Also wird das Ostdeutsche in Westdeutschland mit der älteren Generation wohl
aussterben. Jetzt schon sind die Jüngeren in ihrer angeborenen Heimatsprache
nicht mehr sattelfest.

Was die westdeutschen Mundarten betrifft, so wurden sie trotz zahlenmäßiger
Überlegenheit durch die Flut des Fremdklingenden in ihren Grundfesten erschüttert
und durch das Abgelagerte mehr oder weniger beeinflußt, bzw. durchdrungen
. Der alte Begriff der strengen Dialektgeographie gerät ins Schwanken.
Neue Gliederungen und Gefüge sind entstanden. Selbst da, wo Flüchtlinge in die
Heimat ihrer Urahnen zurückkehrten, galt es Schwierigkeiten zu überbrücken, weil
sich infolge von Zeitabstand und Entfernung so manches ursprünglich Gleiche
anders entwickelt hatte oder gar Unbekanntes aufgekommen war.

Aus der Mischung von Binnendeutschen und Ostvertriebenen erwächst eigentlich
ein neues deutsches Volk, ein neuer deutscher Geist, eine erneuerte deutsche
Sprache, bedingt durch die Notwendigkeit einer raschen, hemmungslosen Verständigung
, die bei der veränderten sozialen Wirklichkeit am bequemsten auf der
Ebene der Hochsprache zustande kommt. Dies geschieht um so leichter, als die
Westdeutschen wie die Ostdeutschen schon lange zuvor die Schriftsprache in der
Schule gelernt und in ihren Ämtern gesprochen haben.
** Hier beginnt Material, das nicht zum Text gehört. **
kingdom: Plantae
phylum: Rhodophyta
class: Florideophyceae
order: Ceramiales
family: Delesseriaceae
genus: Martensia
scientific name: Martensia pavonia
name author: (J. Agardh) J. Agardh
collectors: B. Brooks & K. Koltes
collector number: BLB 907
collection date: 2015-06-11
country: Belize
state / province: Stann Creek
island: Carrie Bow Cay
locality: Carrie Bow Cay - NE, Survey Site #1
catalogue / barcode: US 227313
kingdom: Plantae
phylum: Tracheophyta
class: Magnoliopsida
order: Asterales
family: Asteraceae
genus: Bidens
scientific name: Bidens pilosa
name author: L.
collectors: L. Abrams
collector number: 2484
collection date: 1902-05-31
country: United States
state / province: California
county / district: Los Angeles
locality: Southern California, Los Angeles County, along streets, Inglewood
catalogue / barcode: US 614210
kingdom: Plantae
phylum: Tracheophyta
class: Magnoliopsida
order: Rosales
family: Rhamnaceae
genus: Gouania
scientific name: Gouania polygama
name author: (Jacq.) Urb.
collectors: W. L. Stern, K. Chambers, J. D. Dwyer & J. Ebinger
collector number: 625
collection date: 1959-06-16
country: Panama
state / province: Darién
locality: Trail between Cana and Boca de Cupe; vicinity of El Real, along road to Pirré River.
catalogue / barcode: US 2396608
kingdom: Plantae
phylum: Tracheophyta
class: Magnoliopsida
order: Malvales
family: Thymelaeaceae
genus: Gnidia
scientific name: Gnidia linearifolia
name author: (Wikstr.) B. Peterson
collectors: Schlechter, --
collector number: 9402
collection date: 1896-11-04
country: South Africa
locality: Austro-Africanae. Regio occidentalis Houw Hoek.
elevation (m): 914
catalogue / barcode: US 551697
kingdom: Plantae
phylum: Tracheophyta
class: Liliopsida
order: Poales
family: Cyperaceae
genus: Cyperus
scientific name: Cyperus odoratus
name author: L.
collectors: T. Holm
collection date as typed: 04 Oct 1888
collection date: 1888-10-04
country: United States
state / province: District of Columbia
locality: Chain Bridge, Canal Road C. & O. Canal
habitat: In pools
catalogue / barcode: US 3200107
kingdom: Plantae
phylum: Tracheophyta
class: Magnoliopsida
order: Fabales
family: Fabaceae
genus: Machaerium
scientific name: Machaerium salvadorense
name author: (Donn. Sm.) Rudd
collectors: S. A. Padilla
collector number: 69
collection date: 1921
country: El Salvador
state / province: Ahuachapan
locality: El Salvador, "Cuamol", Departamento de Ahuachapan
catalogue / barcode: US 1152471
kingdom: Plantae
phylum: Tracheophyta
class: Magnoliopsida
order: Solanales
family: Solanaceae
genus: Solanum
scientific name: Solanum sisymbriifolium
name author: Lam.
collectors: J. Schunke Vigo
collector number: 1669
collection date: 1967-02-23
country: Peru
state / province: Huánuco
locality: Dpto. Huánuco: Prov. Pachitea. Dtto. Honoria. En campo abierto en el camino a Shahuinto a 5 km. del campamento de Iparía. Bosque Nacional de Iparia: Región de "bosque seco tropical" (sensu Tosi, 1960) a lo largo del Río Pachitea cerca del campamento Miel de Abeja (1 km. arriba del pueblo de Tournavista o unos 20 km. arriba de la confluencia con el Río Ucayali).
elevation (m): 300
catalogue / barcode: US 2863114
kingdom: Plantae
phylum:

In ostdeutschen Gebieten begann übrigens die Auseinandersetzung mit der
Hochsprache bereits um die Jahrhundertwende. In Ost- und Westpreußen wurde
in den sozial gehobenen Schichten schon vor 1945 nicht mehr Platt gesprochen,
selbst nicht auf dem Lande, dies um so mehr, als die Kluft zwischen dem Niederdeutschen
und dem Hochdeutschen viel breiter klafft, als zwischen den oberdeutschen
Dialekten und der Amtssprache.

Also haben die neueingebürgerten Ostdeutschen im Westen dazu beigetragen,
das Neuhochdeutsche zu fördern und die Mundart, wenn auch unbewußt, zu
verdrängen. Wie dem auch sei, man hört in Westdeutschland heutzutage viel
mehr hochdeutsch sprechen als vor zwanzig Jahren, sowohl im Norden als auch
im Süden. Daher ist es für die Mundartforscher höchste Zeit, noch Erhebungen
vorzunehmen, bevor die Planierramme alles Urwüchsige, Eigentümliche, Hervorstechende
geebnet hat. In zwanzig Jahren dürfte es zu spät sein.

Die fortschreitende Planierung vollzieht sich vor allem in den größeren
Städten, wo sich die verschiedenen Mundartschattierungen der aus allen Himmelsrichtungen
herbeiströmenden Landleute im täglichen Umgang wie die sozialen
Unterschiede allmählich verwischen und eine neue Gesamttönung ergeben, die der
Urmundart der betreffenden Stadt sehr nahe steht, für ein feines ortskundiges
Ohr sich jedoch davon unterscheiden läßt. Das Bayerisch, das heute in München
gesprochen wird, klingt für einen Fremden ziemlich homogen; der eingeborene
Münchner aber unterscheidet in der Masse der Einwohner des neuen Groß-
München mühelos den echten, uransässigen Stadtgenossen von dem Hinzugezogenen
. Gleiches gilt für die übrigen westdeutschen Städte, im Süden wie im
Norden, in Stuttgart und Saarbrücken, Nürnberg und Frankfurt, Köln und
Düsseldorf, Hannover und Hamburg. Es entstehen sogenannte regionalgefärbte
städtische Verkehrsmundarten, die man „Stadtmundarten" nennt. Durch die vielen
auf dem Lande wohnenden Schüler und Werktätigen, die sich täglich in die jeweiligen
Städte begeben, greifen die neuentstandenen Halbmundarten immer schneller
um sich, dehnen sich immer mehr aus und entwickeln allmählich landschaftliche
Umgangssprachen. Bald wird es ein bayrisches und ein schwäbisches Hochdeutsch
geben, so auch ein pfälzisches, ein rheinländisches und ein niedersächsisches.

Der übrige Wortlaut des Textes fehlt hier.